◆ **Texto de estudio**:
Cree que el problema de este «cernudiano país de Caínes sempiternos» es político y de educación. «Gran parte de nuestros problemas tienen origen en la falta de una pedagogía política, no adoctrinamiento, sino saber cómo funciona el sistema constitucional. Transmitimos a nuestras generaciones jóvenes un conocimiento muy débil y con sesgo».
No es raro que le preocupe la palabra España vinculada a la palabra futuro, por eso sostiene que «necesitamos liderazgos capaces de armar una revisión del modelo porque claramente el que tenemos ya no conecta con más de la mitad de los españoles». Ese empujón precisa gente capaz de hacerlo, mira al panorama y confiesa no verla ahora mismo.
Sobre la corona, cree que la princesa Leonor reinará. «Hay gente que va a trabajar para que no ocurra, pero creo que sí que será reina y que, además, será con su padre en vivo, por abdicación, porque las dinastías han percibido que los tiempos son más cortos, más volátiles».

◆ **Datos proporcionados**:
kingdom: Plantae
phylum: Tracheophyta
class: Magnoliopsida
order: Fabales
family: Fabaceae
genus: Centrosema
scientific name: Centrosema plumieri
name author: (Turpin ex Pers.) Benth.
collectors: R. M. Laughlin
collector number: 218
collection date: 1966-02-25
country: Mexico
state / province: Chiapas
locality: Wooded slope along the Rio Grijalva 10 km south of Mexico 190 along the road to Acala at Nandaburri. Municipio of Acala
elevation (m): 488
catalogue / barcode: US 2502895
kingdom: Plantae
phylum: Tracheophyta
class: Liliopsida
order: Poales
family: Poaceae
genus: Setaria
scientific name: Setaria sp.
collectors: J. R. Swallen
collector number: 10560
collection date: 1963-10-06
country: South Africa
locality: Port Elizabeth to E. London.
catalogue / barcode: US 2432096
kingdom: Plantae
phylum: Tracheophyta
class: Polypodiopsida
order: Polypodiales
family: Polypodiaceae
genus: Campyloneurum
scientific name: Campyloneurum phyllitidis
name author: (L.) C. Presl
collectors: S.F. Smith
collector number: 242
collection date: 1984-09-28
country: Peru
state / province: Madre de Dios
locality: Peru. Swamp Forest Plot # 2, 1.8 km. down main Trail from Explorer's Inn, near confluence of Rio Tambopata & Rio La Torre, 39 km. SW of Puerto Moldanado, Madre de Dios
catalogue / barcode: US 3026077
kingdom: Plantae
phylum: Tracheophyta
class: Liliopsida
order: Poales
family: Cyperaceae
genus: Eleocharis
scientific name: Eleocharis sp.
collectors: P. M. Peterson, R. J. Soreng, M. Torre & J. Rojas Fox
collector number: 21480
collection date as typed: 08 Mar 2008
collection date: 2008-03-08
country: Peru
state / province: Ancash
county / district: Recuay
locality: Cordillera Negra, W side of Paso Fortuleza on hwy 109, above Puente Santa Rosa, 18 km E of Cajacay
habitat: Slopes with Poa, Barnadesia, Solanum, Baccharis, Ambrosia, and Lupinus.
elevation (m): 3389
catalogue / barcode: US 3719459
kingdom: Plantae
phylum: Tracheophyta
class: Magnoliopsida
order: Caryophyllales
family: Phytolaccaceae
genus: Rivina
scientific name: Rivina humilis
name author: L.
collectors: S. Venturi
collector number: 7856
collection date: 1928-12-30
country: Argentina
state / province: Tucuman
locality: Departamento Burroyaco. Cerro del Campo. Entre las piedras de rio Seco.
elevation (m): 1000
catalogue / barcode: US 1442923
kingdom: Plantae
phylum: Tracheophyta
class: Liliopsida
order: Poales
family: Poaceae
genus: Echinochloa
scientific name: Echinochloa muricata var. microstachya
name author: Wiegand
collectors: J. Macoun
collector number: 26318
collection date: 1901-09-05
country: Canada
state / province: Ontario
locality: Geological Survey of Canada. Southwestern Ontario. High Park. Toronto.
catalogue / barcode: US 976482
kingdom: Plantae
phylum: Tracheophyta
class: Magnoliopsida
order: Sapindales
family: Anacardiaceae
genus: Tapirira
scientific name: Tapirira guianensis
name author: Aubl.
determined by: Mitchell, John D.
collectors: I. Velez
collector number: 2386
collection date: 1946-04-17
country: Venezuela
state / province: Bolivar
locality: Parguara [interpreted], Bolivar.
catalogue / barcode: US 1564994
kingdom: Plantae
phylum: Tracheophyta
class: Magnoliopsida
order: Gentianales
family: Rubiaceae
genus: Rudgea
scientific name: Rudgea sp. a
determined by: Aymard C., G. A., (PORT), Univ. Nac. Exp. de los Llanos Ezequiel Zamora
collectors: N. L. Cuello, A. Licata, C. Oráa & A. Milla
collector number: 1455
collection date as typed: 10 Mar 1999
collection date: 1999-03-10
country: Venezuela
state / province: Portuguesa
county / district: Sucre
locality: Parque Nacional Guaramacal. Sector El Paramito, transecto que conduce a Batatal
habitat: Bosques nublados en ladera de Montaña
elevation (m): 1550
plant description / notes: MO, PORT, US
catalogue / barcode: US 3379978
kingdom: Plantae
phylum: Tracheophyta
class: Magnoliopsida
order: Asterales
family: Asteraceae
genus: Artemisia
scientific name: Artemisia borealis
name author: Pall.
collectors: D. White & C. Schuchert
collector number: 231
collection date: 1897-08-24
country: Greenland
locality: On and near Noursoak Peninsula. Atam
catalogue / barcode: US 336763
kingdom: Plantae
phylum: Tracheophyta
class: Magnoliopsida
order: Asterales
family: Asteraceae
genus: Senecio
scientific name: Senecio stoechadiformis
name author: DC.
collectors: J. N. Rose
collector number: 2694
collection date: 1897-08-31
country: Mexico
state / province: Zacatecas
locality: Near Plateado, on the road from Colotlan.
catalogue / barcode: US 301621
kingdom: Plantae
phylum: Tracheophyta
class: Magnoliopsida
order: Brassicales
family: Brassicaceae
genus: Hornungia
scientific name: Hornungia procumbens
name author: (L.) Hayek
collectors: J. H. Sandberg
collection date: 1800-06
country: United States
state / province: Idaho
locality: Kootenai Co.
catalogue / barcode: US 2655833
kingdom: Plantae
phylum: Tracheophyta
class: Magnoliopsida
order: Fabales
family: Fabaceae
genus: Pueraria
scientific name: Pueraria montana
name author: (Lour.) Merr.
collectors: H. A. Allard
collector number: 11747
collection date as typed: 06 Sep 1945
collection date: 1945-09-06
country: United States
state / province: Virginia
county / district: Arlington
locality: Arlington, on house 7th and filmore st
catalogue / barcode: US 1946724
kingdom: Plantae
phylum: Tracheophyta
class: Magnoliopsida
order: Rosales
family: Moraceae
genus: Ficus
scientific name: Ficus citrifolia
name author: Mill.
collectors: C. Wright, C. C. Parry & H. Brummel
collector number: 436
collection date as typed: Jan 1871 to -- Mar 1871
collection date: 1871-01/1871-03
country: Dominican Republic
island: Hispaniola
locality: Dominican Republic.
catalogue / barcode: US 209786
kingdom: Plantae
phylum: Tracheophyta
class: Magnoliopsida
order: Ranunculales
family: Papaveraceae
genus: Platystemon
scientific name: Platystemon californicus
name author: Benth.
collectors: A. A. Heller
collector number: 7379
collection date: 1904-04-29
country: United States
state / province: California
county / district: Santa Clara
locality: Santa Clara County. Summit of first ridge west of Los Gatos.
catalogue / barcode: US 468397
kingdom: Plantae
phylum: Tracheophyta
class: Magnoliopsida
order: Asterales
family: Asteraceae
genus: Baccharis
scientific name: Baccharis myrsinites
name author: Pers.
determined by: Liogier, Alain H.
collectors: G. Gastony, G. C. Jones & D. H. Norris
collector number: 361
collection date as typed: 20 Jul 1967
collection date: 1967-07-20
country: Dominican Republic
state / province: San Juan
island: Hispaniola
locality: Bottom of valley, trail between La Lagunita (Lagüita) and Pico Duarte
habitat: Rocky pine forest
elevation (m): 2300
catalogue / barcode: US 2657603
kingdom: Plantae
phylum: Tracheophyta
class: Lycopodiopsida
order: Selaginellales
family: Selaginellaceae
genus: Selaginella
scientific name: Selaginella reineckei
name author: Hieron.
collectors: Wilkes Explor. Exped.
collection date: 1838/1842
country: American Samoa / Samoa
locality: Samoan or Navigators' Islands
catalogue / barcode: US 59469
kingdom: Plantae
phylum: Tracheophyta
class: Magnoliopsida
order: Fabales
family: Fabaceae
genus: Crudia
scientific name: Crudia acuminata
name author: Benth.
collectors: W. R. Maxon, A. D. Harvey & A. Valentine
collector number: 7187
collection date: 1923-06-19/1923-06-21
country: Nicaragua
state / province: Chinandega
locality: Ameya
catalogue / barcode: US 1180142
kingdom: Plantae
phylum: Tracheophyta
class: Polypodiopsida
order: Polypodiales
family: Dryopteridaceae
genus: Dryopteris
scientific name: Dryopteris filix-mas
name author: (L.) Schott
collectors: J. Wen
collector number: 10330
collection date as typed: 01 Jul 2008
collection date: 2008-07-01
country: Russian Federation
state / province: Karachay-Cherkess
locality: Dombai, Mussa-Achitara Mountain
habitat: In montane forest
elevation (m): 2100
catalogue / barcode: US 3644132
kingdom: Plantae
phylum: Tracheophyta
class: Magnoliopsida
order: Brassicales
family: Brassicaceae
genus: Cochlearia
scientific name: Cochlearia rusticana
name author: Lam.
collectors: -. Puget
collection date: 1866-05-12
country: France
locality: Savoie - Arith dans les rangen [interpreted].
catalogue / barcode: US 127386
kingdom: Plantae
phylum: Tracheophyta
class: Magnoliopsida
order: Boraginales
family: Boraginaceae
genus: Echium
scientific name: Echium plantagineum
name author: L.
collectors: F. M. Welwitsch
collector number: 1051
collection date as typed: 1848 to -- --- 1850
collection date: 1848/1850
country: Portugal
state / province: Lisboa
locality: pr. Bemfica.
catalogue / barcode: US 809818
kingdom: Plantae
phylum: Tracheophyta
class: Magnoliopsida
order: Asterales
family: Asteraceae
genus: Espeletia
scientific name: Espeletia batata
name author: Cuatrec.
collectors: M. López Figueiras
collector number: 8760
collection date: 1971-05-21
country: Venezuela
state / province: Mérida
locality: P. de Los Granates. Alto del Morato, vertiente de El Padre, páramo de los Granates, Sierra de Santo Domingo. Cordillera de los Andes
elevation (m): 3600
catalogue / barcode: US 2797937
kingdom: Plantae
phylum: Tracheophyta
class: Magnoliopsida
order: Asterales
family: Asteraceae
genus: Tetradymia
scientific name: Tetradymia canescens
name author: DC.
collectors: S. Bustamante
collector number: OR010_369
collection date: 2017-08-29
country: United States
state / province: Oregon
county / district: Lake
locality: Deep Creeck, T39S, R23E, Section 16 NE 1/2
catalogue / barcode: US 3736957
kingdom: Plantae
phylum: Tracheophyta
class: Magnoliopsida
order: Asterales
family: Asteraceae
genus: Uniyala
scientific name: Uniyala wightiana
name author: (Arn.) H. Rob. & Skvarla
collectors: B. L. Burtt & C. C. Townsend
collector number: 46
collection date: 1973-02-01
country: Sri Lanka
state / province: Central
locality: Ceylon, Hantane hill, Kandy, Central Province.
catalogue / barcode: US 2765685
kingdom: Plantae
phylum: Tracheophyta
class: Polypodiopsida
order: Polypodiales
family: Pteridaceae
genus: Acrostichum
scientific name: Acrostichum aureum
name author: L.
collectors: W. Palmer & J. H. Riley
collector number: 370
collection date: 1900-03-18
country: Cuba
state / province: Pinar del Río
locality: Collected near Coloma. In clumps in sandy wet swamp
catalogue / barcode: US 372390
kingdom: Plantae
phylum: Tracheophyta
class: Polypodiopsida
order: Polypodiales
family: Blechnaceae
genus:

◆ **Preguntas de estudio**:
a: ¿Qué fragmentos del texto de estudio aparecen entre comillas angulares («»)? Cópialos todos.
b: Prosigue el texto de estudio a partir de su última frase.
Los datos no hacen falta para resolver nada de esto.

◆ **Respuestas del ejercicio**:
a:
1. «cernudiano país de Caínes sempiternos»
2. «Gran parte de nuestros problemas tienen origen en la falta de una pedagogía política, no adoctrinamiento, sino saber cómo funciona el sistema constitucional. Transmitimos a nuestras generaciones jóvenes un conocimiento muy débil y con sesgo».
3. «necesitamos liderazgos capaces de armar una revisión del modelo porque claramente el que tenemos ya no conecta con más de la mitad de los españoles».
4. «Hay gente que va a trabajar para que no ocurra, pero creo que sí que será reina y que, además, será con su padre en vivo, por abdicación, porque las dinastías han percibido que los tiempos son más cortos, más volátiles».

b:
Enfocando sus lentes en el mundo, le preocupan los populismos. En Macron y Biden ve a los últimos moderados. Además están las redes, «mucho más manipuladas que los medios de comunicación». Los periódicos, radios y televisiones los puede manipular un Gobierno, un partido político o un sector empresarial, pero «las redes las están manipulando potencias internacionales que tienen la capacidad tecnológica de hacerlo. Se llaman China y Rusia y, en menor medida, Irán e Israel. Son capaces de crear contenidos falsos y divulgarlos masivamente».
Desconfía de las historias oficiales porque nunca funcionan, «todas tienen sesgos, las escribe el que cree que ha vencido», previene sobre la mordaza, ese amago de posible control del poder contra el periodismo crítico, no es demasiado partidario del Ministerio de Cultura y, sobre todo, lo que no ve desde ningún ángulo es que el ministro de Cultura se dedique a la agitación ideológica.
Coincide con Julio Camba en la idea de que el rencor y la envidia son enfermedades crónicas españolas. No cuesta entender que se reconozca pesimista respecto al ser humano político. Demasiado escollo. Demasiado lodo. Demasiado esperpento.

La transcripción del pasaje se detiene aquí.